Beginning with the line that holds "<source format=gbp>" in the data below, give again every line through the one that holds "X102212000Y-38890000D03*", exactly as written.

** Working data follows **

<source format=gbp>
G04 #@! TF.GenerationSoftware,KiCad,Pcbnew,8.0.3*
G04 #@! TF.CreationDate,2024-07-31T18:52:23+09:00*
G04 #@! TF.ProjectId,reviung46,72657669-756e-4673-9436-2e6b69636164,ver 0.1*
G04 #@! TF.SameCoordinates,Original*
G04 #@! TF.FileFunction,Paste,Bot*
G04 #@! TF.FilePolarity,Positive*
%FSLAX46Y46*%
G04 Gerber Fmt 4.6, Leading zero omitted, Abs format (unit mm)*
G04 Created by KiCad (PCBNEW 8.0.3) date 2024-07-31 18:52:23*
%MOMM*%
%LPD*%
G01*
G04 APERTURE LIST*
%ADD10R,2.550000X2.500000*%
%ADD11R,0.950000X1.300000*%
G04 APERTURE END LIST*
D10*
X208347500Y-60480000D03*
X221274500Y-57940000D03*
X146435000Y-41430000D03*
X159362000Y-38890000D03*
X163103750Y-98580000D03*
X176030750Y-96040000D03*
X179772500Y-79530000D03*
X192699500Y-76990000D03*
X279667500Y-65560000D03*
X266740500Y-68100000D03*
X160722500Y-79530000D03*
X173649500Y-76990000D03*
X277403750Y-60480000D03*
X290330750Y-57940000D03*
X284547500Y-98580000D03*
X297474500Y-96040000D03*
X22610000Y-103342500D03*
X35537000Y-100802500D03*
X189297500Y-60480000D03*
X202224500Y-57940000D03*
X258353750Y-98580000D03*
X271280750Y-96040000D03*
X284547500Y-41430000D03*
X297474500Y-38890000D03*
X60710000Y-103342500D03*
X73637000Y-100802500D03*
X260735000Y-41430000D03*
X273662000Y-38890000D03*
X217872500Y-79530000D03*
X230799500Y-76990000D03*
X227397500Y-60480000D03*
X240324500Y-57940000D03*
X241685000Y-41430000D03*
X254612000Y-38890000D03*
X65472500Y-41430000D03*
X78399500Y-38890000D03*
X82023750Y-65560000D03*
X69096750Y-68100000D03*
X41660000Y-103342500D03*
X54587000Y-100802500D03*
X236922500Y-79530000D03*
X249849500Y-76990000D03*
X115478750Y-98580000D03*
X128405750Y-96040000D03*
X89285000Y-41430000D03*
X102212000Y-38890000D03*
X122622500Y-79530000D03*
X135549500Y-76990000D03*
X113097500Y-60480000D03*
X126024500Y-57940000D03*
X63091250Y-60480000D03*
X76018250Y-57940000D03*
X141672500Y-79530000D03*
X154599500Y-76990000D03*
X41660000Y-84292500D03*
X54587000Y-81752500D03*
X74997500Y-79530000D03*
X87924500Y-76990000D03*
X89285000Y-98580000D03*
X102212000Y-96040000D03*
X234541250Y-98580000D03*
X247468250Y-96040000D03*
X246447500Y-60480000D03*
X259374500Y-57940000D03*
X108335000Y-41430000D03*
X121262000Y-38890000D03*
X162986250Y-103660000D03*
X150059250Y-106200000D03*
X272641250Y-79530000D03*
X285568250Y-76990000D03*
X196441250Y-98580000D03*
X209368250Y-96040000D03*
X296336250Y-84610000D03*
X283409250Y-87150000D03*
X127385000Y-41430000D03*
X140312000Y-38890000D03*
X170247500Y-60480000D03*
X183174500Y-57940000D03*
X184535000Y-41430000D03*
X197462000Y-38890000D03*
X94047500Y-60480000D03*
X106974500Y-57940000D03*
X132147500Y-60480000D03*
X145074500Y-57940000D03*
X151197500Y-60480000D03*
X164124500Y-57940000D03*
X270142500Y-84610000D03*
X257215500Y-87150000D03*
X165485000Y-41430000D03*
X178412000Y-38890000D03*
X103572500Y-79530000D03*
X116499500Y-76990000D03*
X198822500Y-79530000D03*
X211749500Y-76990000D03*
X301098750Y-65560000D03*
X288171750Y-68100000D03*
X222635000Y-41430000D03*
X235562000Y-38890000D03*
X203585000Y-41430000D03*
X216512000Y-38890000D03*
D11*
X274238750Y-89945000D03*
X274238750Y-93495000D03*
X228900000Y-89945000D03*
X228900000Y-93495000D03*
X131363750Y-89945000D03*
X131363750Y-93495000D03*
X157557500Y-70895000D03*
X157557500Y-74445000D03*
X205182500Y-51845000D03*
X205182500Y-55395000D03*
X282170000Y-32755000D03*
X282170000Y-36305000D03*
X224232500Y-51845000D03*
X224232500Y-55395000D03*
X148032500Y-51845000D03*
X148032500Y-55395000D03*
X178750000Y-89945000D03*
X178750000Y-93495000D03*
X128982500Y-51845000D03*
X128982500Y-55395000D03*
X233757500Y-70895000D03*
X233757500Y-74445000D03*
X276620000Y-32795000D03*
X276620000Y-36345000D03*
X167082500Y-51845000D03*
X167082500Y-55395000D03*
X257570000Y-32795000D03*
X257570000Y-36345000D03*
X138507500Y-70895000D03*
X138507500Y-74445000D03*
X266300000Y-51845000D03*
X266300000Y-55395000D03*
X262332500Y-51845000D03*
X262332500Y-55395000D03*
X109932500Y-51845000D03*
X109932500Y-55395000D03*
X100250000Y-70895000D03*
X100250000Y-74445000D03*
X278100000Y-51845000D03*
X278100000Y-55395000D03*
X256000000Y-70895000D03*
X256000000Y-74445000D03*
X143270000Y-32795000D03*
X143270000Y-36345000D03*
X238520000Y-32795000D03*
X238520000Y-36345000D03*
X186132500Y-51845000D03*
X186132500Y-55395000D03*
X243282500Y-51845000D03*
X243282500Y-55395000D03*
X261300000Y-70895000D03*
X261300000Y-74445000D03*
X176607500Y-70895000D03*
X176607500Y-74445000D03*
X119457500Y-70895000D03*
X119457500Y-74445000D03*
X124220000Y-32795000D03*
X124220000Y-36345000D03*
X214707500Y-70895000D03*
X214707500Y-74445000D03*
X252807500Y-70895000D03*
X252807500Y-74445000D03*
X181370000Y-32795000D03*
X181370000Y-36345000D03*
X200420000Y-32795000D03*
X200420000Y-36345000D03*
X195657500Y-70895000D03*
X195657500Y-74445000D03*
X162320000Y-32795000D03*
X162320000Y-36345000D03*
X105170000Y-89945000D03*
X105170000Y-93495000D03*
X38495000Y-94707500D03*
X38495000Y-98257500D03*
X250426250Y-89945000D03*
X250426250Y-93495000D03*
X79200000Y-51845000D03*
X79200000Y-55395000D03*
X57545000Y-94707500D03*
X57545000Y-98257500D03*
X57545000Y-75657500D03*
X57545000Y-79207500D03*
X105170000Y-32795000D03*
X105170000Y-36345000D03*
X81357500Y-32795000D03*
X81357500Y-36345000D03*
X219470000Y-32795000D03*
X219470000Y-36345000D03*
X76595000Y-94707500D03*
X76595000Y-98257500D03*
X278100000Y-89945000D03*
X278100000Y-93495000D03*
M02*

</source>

** End of Working data **
** Working data follows **

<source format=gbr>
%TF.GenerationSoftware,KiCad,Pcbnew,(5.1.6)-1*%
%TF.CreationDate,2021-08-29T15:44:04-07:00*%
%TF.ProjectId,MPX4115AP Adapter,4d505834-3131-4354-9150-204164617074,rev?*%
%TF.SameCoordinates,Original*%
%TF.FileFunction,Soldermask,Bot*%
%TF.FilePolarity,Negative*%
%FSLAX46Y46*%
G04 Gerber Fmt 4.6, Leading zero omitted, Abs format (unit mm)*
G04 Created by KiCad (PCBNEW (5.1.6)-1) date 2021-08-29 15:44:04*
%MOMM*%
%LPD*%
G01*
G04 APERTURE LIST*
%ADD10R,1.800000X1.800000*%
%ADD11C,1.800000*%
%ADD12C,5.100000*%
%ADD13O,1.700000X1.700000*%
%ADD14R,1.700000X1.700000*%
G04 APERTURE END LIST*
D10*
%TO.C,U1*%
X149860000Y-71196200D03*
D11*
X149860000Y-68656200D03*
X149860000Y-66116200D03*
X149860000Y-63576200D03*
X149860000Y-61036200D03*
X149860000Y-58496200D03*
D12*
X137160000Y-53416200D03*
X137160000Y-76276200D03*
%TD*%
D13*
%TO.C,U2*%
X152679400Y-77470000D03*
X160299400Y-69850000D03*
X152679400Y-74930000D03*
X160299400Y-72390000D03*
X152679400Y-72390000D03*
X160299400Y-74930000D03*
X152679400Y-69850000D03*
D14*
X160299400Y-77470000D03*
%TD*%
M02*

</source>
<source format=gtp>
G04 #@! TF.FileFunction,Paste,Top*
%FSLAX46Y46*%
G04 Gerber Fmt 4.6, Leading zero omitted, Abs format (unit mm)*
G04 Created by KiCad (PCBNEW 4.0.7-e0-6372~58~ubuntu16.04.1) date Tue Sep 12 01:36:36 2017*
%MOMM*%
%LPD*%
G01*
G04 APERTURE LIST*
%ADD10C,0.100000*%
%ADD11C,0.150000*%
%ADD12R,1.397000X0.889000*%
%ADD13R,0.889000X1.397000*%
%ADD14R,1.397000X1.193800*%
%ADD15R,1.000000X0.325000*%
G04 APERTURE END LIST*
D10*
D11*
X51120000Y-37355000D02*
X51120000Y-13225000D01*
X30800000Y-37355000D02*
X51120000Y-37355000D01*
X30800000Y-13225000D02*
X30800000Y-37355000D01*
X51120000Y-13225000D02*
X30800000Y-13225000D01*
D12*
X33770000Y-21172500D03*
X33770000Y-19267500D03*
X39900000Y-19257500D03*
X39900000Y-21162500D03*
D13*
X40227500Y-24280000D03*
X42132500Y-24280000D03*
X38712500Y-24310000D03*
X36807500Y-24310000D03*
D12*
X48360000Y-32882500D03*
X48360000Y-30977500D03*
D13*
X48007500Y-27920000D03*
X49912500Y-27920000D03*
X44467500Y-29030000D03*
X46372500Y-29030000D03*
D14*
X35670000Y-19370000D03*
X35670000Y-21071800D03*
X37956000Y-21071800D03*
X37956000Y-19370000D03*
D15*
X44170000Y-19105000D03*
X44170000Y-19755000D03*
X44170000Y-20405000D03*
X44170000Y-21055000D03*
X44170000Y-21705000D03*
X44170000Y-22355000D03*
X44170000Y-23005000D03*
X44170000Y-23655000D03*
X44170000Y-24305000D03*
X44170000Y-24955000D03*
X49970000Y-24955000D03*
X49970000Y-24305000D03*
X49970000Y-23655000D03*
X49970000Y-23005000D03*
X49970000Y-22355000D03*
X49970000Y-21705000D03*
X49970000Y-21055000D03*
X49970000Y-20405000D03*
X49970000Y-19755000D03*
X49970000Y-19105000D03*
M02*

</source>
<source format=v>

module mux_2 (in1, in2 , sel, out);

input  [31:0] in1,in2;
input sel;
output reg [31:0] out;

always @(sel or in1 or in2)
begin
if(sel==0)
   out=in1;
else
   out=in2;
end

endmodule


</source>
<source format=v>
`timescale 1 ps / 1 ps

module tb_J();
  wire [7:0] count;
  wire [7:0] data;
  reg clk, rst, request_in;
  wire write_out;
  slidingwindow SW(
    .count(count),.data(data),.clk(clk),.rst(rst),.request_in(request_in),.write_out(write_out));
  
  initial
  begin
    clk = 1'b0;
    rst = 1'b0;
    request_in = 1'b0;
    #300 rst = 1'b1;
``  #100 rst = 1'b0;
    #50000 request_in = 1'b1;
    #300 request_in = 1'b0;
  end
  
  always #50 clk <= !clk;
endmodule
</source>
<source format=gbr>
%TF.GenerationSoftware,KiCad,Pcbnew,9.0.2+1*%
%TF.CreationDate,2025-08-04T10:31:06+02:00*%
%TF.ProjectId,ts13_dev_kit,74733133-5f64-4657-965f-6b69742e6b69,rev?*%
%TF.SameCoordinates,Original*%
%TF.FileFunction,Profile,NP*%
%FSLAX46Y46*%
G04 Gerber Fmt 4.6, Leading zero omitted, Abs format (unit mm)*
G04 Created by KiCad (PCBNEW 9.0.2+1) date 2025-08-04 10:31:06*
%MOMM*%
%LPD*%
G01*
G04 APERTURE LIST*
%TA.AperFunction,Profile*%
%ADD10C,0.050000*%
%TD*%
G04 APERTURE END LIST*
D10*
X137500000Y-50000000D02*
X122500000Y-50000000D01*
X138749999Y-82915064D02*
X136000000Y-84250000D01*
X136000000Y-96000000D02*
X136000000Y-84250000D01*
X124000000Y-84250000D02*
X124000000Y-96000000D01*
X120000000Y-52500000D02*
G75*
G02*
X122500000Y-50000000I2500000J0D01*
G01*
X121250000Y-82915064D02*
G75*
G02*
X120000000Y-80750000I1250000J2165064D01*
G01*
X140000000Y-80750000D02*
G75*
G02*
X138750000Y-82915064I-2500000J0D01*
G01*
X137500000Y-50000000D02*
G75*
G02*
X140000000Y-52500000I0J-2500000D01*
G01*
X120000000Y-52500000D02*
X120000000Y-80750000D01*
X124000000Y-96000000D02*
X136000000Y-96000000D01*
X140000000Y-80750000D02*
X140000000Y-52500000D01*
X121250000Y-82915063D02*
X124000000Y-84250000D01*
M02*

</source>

** End of Working data **

Exercise output >>
<source format=gbp>
G04 #@! TF.GenerationSoftware,KiCad,Pcbnew,8.0.3*
G04 #@! TF.CreationDate,2024-07-31T18:52:23+09:00*
G04 #@! TF.ProjectId,reviung46,72657669-756e-4673-9436-2e6b69636164,ver 0.1*
G04 #@! TF.SameCoordinates,Original*
G04 #@! TF.FileFunction,Paste,Bot*
G04 #@! TF.FilePolarity,Positive*
%FSLAX46Y46*%
G04 Gerber Fmt 4.6, Leading zero omitted, Abs format (unit mm)*
G04 Created by KiCad (PCBNEW 8.0.3) date 2024-07-31 18:52:23*
%MOMM*%
%LPD*%
G01*
G04 APERTURE LIST*
%ADD10R,2.550000X2.500000*%
%ADD11R,0.950000X1.300000*%
G04 APERTURE END LIST*
D10*
X208347500Y-60480000D03*
X221274500Y-57940000D03*
X146435000Y-41430000D03*
X159362000Y-38890000D03*
X163103750Y-98580000D03*
X176030750Y-96040000D03*
X179772500Y-79530000D03*
X192699500Y-76990000D03*
X279667500Y-65560000D03*
X266740500Y-68100000D03*
X160722500Y-79530000D03*
X173649500Y-76990000D03*
X277403750Y-60480000D03*
X290330750Y-57940000D03*
X284547500Y-98580000D03*
X297474500Y-96040000D03*
X22610000Y-103342500D03*
X35537000Y-100802500D03*
X189297500Y-60480000D03*
X202224500Y-57940000D03*
X258353750Y-98580000D03*
X271280750Y-96040000D03*
X284547500Y-41430000D03*
X297474500Y-38890000D03*
X60710000Y-103342500D03*
X73637000Y-100802500D03*
X260735000Y-41430000D03*
X273662000Y-38890000D03*
X217872500Y-79530000D03*
X230799500Y-76990000D03*
X227397500Y-60480000D03*
X240324500Y-57940000D03*
X241685000Y-41430000D03*
X254612000Y-38890000D03*
X65472500Y-41430000D03*
X78399500Y-38890000D03*
X82023750Y-65560000D03*
X69096750Y-68100000D03*
X41660000Y-103342500D03*
X54587000Y-100802500D03*
X236922500Y-79530000D03*
X249849500Y-76990000D03*
X115478750Y-98580000D03*
X128405750Y-96040000D03*
X89285000Y-41430000D03*
X102212000Y-38890000D03*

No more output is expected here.